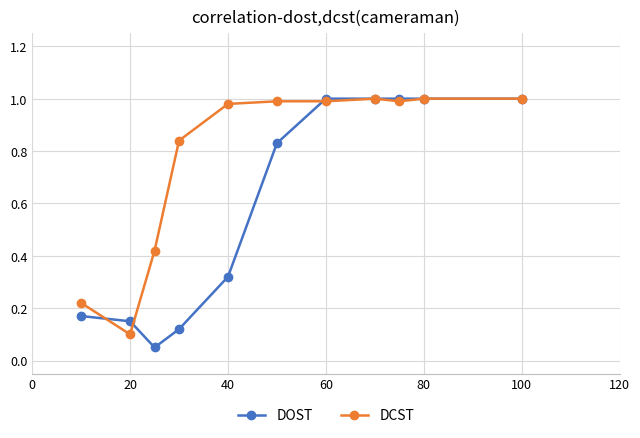

Rank the series by their average value, from lowest to highest.

DOST, DCST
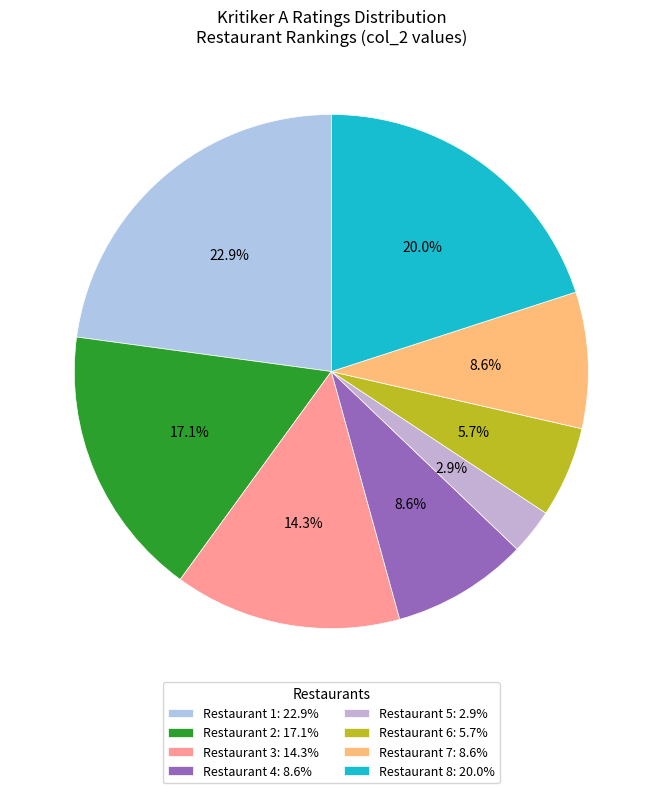

How many slices are in this pie chart?

8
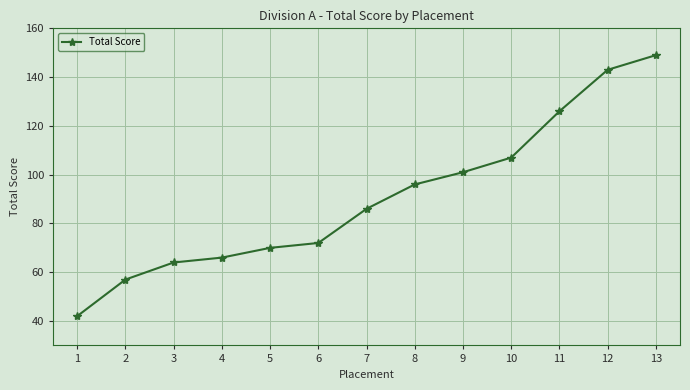

Is it true that the value at 11 is 65?

False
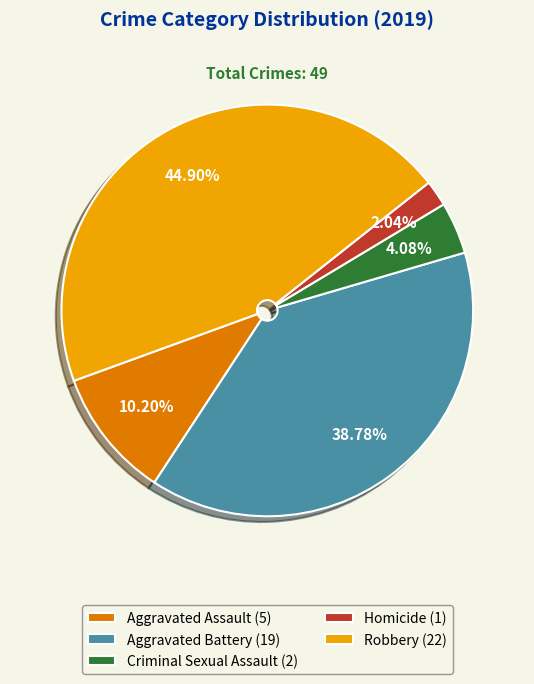

To the nearest percent, what is the difference between the Aggravated Battery and Criminal Sexual Assault slice percentages?

35%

▶ _Assignment_: Write out the data word for word, starting at the line that contains "Is it true that the value at 11 is 65?" and continuing through the end of the data. Leave the pictures out.

▶ _Result of the exercise_:
Is it true that the value at 11 is 65?

False

To the nearest percent, what is the difference between the Aggravated Battery and Criminal Sexual Assault slice percentages?

35%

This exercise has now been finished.